(Dataset entries)
"""

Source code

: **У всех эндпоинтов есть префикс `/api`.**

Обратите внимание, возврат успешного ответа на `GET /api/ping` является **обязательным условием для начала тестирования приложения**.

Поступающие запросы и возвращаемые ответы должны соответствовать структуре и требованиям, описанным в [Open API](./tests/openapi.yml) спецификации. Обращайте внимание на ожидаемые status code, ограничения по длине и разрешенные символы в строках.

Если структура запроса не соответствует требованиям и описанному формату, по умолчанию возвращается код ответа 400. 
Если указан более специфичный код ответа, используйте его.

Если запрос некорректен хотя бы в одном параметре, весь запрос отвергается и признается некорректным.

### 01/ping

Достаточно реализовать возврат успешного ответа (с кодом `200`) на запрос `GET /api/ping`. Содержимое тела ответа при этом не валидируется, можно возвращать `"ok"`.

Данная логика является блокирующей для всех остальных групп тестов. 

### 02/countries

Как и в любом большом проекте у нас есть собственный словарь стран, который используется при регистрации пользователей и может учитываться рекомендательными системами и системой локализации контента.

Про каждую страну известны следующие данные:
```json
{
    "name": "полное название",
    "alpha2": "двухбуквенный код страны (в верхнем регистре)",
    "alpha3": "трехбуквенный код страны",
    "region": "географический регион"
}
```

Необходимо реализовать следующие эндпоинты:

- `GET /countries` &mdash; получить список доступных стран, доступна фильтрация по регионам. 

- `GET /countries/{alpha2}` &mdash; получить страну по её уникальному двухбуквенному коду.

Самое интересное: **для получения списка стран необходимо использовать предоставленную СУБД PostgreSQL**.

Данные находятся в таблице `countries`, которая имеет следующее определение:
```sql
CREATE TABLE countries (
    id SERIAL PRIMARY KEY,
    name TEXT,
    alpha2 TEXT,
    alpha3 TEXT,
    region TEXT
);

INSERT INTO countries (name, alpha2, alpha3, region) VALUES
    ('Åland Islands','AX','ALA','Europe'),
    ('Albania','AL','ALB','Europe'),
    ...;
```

"""

Exercise objective: In the records, how many lines hold the word "Europe"? Answer with the number and no other words.

Result of the task: 2